I continued to attend the FUMC after I graduated, and I feel sometimes that my presence at the church there was something of unfinished business. I joined the choir because I love to sing. Then, I volunteered as part of a "Parents Night Out" program. Once a month, parents could drop their kiddoes off at the church for a few hours, where we would feed them and play games with them, and they could go out without having to worry about a babysitter. After COVID struck, I volunteered to help deliver meals to people who were self-quarantining. This program has changed and expanded, but continues, now getting food to many of the people in our county who live in poverty and may not have steady meals otherwise. When my dad died in February 2021, I brought my mother to a widows group that was held at the church, which she still attends.

My journey into the church was slow and lazy. I just kept coming back for one more service until I realized I was meant to stay for a while. My journey out of the church was sudden. For all of last year, I lived with one foot in the Jewish world and one foot in the Christian world. I still went to church, sang in the choir, took part in both the Easter cantata and the Christmas cantata. But I also attended Friday night services, at Congregation Etz Chaim and then at Temple Shalom. My husband and I stumbled our way through a Passover seder and I fasted for Yom Kippor. Then, last week, I realized, my business was finished. Christianity was done with me. It was time to say goodbye.

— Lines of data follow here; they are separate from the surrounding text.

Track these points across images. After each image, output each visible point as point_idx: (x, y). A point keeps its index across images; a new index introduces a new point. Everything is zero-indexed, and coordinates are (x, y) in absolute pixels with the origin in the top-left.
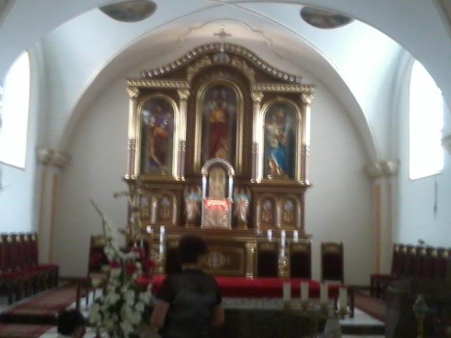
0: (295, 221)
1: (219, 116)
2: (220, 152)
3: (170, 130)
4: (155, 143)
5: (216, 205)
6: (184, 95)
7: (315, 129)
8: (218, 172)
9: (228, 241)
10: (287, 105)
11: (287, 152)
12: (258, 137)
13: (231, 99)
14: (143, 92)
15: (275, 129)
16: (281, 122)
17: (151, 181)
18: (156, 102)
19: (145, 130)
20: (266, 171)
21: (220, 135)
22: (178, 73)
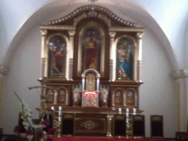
0: (133, 103)
1: (91, 45)
2: (92, 65)
3: (64, 53)
4: (56, 60)
5: (90, 94)
6: (72, 34)
7: (143, 52)
8: (91, 76)
9: (95, 114)
10: (128, 39)
11: (128, 64)
12: (113, 56)
13: (98, 35)
14: (50, 32)
15: (122, 52)
16: (125, 48)
17: (53, 81)
18: (56, 37)
19: (50, 53)
20: (118, 75)
21: (92, 56)
22: (69, 22)
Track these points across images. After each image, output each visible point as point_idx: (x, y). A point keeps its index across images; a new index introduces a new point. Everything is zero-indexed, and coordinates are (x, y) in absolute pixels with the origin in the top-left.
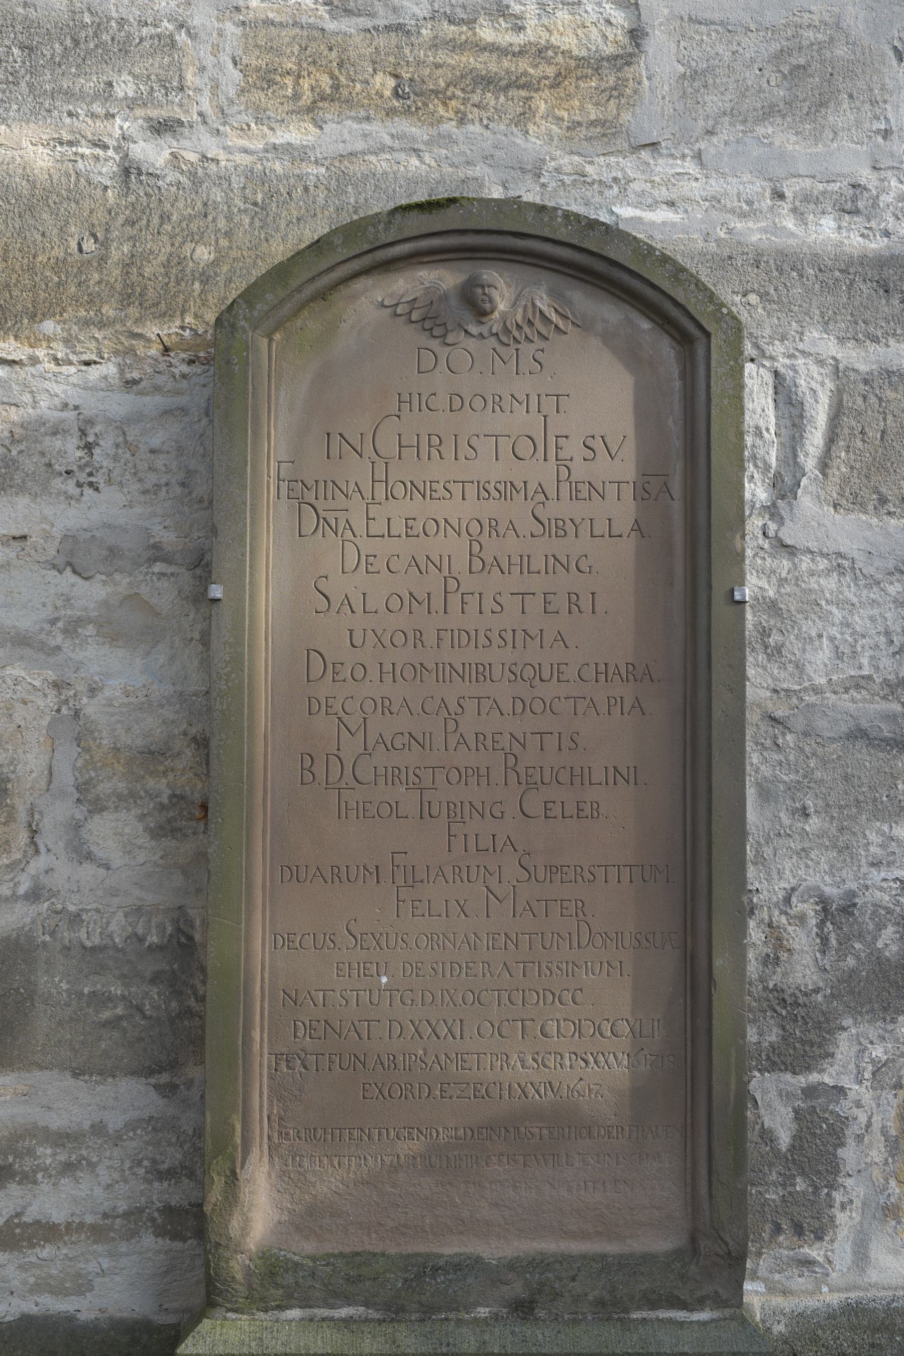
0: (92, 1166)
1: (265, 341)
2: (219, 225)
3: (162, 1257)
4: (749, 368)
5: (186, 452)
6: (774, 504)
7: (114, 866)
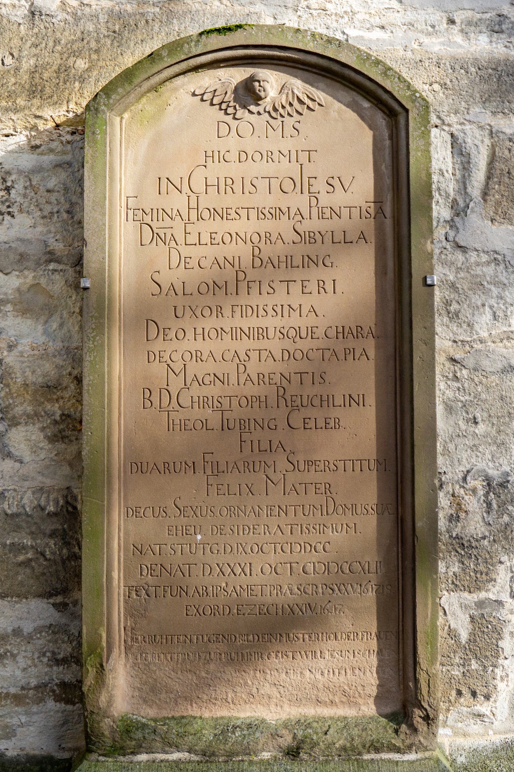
0: (14, 656)
1: (118, 119)
2: (91, 46)
3: (60, 714)
4: (434, 132)
5: (70, 191)
6: (452, 220)
7: (25, 461)
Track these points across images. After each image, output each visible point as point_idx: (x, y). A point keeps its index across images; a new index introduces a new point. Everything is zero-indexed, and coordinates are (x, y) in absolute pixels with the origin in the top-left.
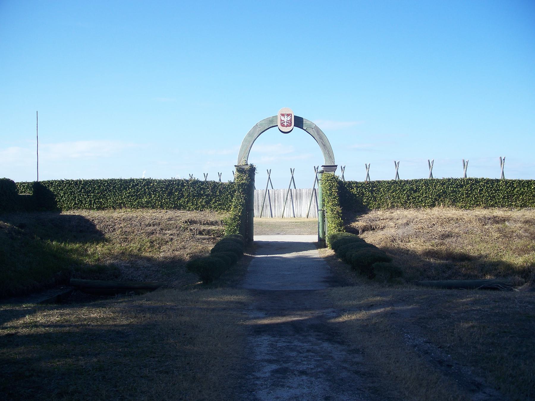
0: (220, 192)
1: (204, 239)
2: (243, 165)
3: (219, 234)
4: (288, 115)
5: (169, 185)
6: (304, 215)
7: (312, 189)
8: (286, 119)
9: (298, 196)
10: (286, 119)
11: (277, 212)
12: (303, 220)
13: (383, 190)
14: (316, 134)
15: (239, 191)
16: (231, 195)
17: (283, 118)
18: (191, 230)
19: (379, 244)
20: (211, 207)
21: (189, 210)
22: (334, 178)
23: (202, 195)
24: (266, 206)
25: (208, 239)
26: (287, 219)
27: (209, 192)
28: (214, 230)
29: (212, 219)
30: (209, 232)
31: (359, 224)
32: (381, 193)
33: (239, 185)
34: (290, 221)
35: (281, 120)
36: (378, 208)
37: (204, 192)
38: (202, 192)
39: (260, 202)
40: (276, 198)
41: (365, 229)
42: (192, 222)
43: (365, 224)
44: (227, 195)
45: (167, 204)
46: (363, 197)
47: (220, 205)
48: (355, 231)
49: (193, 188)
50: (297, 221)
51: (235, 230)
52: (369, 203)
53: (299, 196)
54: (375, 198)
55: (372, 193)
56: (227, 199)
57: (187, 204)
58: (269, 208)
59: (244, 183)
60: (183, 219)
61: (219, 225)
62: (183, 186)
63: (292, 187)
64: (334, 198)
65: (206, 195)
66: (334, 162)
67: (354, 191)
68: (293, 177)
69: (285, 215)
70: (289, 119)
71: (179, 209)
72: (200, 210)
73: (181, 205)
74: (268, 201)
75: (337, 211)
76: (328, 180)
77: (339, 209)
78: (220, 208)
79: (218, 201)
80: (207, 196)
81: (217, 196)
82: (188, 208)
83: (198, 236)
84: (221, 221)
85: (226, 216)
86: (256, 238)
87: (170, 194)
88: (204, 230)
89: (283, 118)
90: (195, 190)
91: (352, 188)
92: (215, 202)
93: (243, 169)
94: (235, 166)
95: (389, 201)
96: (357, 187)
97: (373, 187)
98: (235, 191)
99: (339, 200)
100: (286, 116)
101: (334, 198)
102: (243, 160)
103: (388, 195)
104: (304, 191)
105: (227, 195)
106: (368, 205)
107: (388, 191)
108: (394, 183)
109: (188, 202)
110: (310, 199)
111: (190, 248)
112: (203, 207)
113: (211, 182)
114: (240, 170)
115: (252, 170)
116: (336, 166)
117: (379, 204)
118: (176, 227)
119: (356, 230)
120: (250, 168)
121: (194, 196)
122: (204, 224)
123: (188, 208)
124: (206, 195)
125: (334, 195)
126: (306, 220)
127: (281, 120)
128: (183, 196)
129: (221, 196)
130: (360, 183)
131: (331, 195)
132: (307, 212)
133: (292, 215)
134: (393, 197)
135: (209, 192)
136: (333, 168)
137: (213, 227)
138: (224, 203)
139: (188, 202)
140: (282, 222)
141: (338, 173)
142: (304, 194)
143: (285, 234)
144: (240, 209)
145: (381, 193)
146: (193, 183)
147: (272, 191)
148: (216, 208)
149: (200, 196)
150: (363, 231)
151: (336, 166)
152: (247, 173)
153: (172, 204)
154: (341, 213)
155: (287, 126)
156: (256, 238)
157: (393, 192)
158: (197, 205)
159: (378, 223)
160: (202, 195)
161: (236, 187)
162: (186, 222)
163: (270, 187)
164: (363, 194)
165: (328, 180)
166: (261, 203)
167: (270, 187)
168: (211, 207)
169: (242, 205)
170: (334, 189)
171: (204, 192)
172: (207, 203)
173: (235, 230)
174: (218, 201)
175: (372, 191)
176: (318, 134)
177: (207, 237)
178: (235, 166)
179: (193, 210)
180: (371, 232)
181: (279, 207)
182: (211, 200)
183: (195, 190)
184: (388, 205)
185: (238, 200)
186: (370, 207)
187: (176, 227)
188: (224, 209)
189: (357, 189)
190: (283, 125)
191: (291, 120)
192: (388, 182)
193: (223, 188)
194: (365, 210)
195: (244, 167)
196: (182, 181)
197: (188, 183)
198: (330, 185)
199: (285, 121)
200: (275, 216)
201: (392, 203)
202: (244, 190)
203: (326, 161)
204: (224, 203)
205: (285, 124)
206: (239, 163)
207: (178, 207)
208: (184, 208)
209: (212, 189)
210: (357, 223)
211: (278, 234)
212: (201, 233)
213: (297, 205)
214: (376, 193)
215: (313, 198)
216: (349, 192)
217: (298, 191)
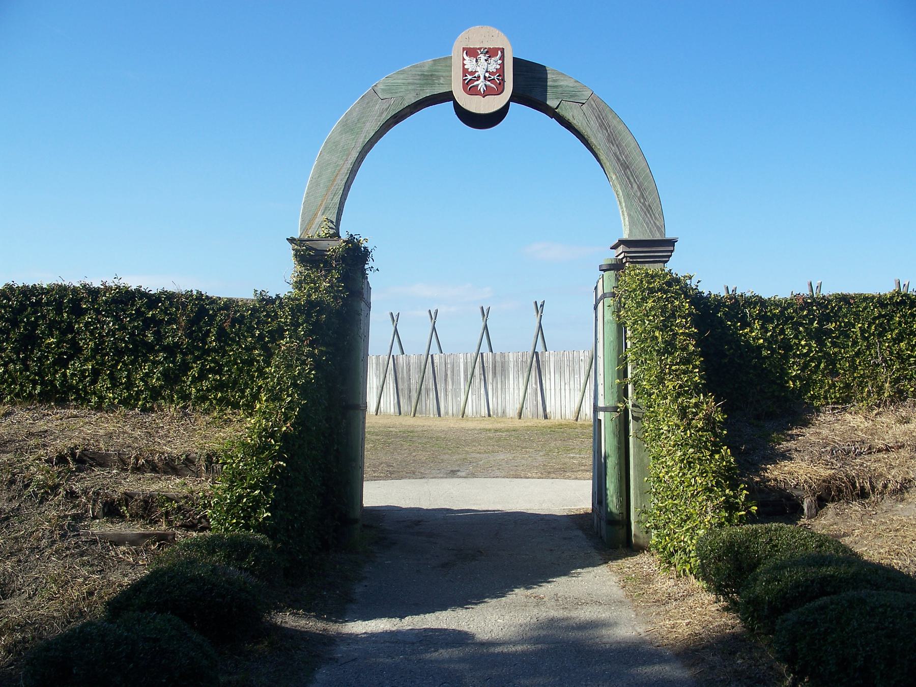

So I went to church today to tell the choir. Despite having attended for a decade or so, I don't really feel like I know many other people there. I suppose I was always just "passing through," even if I didn't know it. I was a little nervous, though I knew I shouldn't be. After all, one of the choir ladies is married to a Jewish woman. She would be thrilled. She was. So was everyone else. They even wished me a Happy Chanukah, which starts tonight. Even if Christianity was never meant to be my home, it's clear I picked the right church to stay in during my visit.